EXERCISE OBJECTIVE:
Write out every line of text in the records below, keeping each line identical to the original, with the same spelling, punctuation and line breaks.

DATA SHOWN:
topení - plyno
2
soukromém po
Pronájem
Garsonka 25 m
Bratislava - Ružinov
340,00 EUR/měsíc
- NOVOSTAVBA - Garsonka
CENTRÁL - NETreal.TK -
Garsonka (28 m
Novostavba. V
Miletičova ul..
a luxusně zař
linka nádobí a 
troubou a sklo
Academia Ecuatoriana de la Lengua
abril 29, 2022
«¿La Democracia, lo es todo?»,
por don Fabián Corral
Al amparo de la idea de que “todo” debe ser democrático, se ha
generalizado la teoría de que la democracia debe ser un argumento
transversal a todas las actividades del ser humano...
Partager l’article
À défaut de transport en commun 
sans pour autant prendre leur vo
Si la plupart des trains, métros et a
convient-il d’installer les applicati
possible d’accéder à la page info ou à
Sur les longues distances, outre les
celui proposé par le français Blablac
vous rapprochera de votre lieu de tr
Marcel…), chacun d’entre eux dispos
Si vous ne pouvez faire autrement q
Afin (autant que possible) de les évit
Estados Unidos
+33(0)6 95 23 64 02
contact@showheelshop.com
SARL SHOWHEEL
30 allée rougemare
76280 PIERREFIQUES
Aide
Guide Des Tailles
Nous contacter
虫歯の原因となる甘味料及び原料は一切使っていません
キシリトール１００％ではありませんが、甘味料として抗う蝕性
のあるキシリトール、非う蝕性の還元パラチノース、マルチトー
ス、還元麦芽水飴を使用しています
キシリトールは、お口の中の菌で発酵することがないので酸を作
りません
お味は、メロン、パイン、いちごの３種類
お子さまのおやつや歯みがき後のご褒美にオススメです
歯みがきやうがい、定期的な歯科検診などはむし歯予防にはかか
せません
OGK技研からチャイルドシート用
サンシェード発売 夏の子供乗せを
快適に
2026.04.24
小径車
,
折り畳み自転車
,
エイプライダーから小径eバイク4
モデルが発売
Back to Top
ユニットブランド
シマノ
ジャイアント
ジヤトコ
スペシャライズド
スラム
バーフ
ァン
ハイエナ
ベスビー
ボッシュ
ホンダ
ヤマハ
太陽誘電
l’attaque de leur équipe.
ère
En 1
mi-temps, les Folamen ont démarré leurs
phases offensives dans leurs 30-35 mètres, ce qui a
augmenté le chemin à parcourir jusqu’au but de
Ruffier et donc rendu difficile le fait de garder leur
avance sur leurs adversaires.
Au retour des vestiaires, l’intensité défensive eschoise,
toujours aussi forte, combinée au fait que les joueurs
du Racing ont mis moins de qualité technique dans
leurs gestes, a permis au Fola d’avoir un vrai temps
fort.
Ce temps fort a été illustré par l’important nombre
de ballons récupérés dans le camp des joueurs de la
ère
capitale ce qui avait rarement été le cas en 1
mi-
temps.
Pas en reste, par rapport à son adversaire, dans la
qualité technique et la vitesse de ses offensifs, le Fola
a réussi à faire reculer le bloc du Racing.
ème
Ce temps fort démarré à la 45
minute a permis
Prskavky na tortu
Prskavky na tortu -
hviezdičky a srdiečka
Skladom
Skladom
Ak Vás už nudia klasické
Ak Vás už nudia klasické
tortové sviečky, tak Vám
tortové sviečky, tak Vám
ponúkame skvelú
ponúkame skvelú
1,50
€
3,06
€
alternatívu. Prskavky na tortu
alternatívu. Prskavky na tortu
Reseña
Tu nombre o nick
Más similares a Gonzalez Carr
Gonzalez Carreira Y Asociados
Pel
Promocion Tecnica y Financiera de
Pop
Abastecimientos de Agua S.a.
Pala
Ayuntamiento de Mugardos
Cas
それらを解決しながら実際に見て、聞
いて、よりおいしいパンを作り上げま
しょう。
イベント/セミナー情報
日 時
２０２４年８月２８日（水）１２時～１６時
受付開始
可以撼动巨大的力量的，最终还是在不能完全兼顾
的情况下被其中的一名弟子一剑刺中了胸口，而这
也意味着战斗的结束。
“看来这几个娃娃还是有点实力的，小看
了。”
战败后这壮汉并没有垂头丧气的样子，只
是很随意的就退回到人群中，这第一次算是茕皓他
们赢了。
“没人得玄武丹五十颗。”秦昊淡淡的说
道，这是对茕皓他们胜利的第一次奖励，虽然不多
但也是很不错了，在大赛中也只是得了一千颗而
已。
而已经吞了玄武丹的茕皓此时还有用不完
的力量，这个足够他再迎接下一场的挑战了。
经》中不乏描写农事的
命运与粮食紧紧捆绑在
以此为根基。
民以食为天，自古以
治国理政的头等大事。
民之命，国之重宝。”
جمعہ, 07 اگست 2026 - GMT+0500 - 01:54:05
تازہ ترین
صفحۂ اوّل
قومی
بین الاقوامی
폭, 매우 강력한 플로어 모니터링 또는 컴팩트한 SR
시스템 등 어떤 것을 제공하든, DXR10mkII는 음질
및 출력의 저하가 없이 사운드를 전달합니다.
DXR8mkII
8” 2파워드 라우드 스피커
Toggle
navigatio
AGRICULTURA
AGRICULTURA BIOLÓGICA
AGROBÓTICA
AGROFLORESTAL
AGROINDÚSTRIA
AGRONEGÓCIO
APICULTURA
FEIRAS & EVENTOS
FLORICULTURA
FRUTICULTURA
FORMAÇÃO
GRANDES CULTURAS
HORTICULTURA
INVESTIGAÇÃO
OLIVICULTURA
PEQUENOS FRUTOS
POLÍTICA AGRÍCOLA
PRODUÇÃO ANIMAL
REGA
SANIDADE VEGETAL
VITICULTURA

EXERCISE OUTPUT:
topení - plyno
2
soukromém po
Pronájem
Garsonka 25 m
Bratislava - Ružinov
340,00 EUR/měsíc
- NOVOSTAVBA - Garsonka
CENTRÁL - NETreal.TK -
Garsonka (28 m
Novostavba. V
Miletičova ul..
a luxusně zař
linka nádobí a 
troubou a sklo
Academia Ecuatoriana de la Lengua
abril 29, 2022
«¿La Democracia, lo es todo?»,
por don Fabián Corral
Al amparo de la idea de que “todo” debe ser democrático, se ha
generalizado la teoría de que la democracia debe ser un argumento
transversal a todas las actividades del ser humano...
Partager l’article
À défaut de transport en commun 
sans pour autant prendre leur vo
Si la plupart des trains, métros et a
convient-il d’installer les applicati
possible d’accéder à la page info ou à
Sur les longues distances, outre les
celui proposé par le français Blablac
vous rapprochera de votre lieu de tr
Marcel…), chacun d’entre eux dispos
Si vous ne pouvez faire autrement q
Afin (autant que possible) de les évit
Estados Unidos
+33(0)6 95 23 64 02
contact@showheelshop.com
SARL SHOWHEEL
30 allée rougemare
76280 PIERREFIQUES
Aide
Guide Des Tailles
Nous contacter
虫歯の原因となる甘味料及び原料は一切使っていません
キシリトール１００％ではありませんが、甘味料として抗う蝕性
のあるキシリトール、非う蝕性の還元パラチノース、マルチトー
ス、還元麦芽水飴を使用しています
キシリトールは、お口の中の菌で発酵することがないので酸を作
りません
お味は、メロン、パイン、いちごの３種類
お子さまのおやつや歯みがき後のご褒美にオススメです
歯みがきやうがい、定期的な歯科検診などはむし歯予防にはかか
せません
OGK技研からチャイルドシート用
サンシェード発売 夏の子供乗せを
快適に
2026.04.24
小径車
,
折り畳み自転車
,
エイプライダーから小径eバイク4
モデルが発売
Back to Top
ユニットブランド
シマノ
ジャイアント
ジヤトコ
スペシャライズド
スラム
バーフ
ァン
ハイエナ
ベスビー
ボッシュ
ホンダ
ヤマハ
太陽誘電
l’attaque de leur équipe.
ère
En 1
mi-temps, les Folamen ont démarré leurs
phases offensives dans leurs 30-35 mètres, ce qui a
augmenté le chemin à parcourir jusqu’au but de
Ruffier et donc rendu difficile le fait de garder leur
avance sur leurs adversaires.
Au retour des vestiaires, l’intensité défensive eschoise,
toujours aussi forte, combinée au fait que les joueurs
du Racing ont mis moins de qualité technique dans
leurs gestes, a permis au Fola d’avoir un vrai temps
fort.
Ce temps fort a été illustré par l’important nombre
de ballons récupérés dans le camp des joueurs de la
ère
capitale ce qui avait rarement été le cas en 1
mi-
temps.
Pas en reste, par rapport à son adversaire, dans la
qualité technique et la vitesse de ses offensifs, le Fola
a réussi à faire reculer le bloc du Racing.
ème
Ce temps fort démarré à la 45
minute a permis
Prskavky na tortu
Prskavky na tortu -
hviezdičky a srdiečka
Skladom
Skladom
Ak Vás už nudia klasické
Ak Vás už nudia klasické
tortové sviečky, tak Vám
tortové sviečky, tak Vám
ponúkame skvelú
ponúkame skvelú
1,50
€
3,06
€
alternatívu. Prskavky na tortu
alternatívu. Prskavky na tortu
Reseña
Tu nombre o nick
Más similares a Gonzalez Carr
Gonzalez Carreira Y Asociados
Pel
Promocion Tecnica y Financiera de
Pop
Abastecimientos de Agua S.a.
Pala
Ayuntamiento de Mugardos
Cas
それらを解決しながら実際に見て、聞
いて、よりおいしいパンを作り上げま
しょう。
イベント/セミナー情報
日 時
２０２４年８月２８日（水）１２時～１６時
受付開始
可以撼动巨大的力量的，最终还是在不能完全兼顾
的情况下被其中的一名弟子一剑刺中了胸口，而这
也意味着战斗的结束。
“看来这几个娃娃还是有点实力的，小看
了。”
战败后这壮汉并没有垂头丧气的样子，只
是很随意的就退回到人群中，这第一次算是茕皓他
们赢了。
“没人得玄武丹五十颗。”秦昊淡淡的说
道，这是对茕皓他们胜利的第一次奖励，虽然不多
但也是很不错了，在大赛中也只是得了一千颗而
已。
而已经吞了玄武丹的茕皓此时还有用不完
的力量，这个足够他再迎接下一场的挑战了。
经》中不乏描写农事的
命运与粮食紧紧捆绑在
以此为根基。
民以食为天，自古以
治国理政的头等大事。
民之命，国之重宝。”
جمعہ, 07 اگست 2026 - GMT+0500 - 01:54:05
تازہ ترین
صفحۂ اوّل
قومی
بین الاقوامی
폭, 매우 강력한 플로어 모니터링 또는 컴팩트한 SR
시스템 등 어떤 것을 제공하든, DXR10mkII는 음질
및 출력의 저하가 없이 사운드를 전달합니다.
DXR8mkII
8” 2파워드 라우드 스피커
Toggle
navigatio
AGRICULTURA
AGRICULTURA BIOLÓGICA
AGROBÓTICA
AGROFLORESTAL
AGROINDÚSTRIA
AGRONEGÓCIO
APICULTURA
FEIRAS & EVENTOS
FLORICULTURA
FRUTICULTURA
FORMAÇÃO
GRANDES CULTURAS
HORTICULTURA
INVESTIGAÇÃO
OLIVICULTURA
PEQUENOS FRUTOS
POLÍTICA AGRÍCOLA
PRODUÇÃO ANIMAL
REGA
SANIDADE VEGETAL
VITICULTURA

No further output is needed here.